- **TASK TO CARRY OUT**: Go through the data and report each line that holds the string "work".
-- RAW DATA follows --
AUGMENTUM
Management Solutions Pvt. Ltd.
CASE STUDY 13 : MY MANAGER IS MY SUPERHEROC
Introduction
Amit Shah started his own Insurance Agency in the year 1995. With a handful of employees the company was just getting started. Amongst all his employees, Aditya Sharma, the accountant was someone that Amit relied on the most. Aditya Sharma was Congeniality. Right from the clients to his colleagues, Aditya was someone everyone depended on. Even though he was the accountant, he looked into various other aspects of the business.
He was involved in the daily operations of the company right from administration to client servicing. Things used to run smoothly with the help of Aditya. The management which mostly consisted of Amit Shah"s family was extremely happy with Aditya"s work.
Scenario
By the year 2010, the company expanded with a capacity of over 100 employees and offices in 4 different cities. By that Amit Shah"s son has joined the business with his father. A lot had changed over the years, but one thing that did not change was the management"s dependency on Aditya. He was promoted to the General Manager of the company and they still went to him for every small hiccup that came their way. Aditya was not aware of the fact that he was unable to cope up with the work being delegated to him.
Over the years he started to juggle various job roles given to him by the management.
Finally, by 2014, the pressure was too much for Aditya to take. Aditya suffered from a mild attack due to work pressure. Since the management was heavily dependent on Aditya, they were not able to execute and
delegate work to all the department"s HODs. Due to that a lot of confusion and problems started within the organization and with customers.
-- RAW DATA concluded --
- **YOUR RESPONSE**:
He was involved in the daily operations of the company right from administration to client servicing. Things used to run smoothly with the help of Aditya. The management which mostly consisted of Amit Shah"s family was extremely happy with Aditya"s work.
By the year 2010, the company expanded with a capacity of over 100 employees and offices in 4 different cities. By that Amit Shah"s son has joined the business with his father. A lot had changed over the years, but one thing that did not change was the management"s dependency on Aditya. He was promoted to the General Manager of the company and they still went to him for every small hiccup that came their way. Aditya was not aware of the fact that he was unable to cope up with the work being delegated to him.
Finally, by 2014, the pressure was too much for Aditya to take. Aditya suffered from a mild attack due to work pressure. Since the management was heavily dependent on Aditya, they were not able to execute and
delegate work to all the department"s HODs. Due to that a lot of confusion and problems started within the organization and with customers.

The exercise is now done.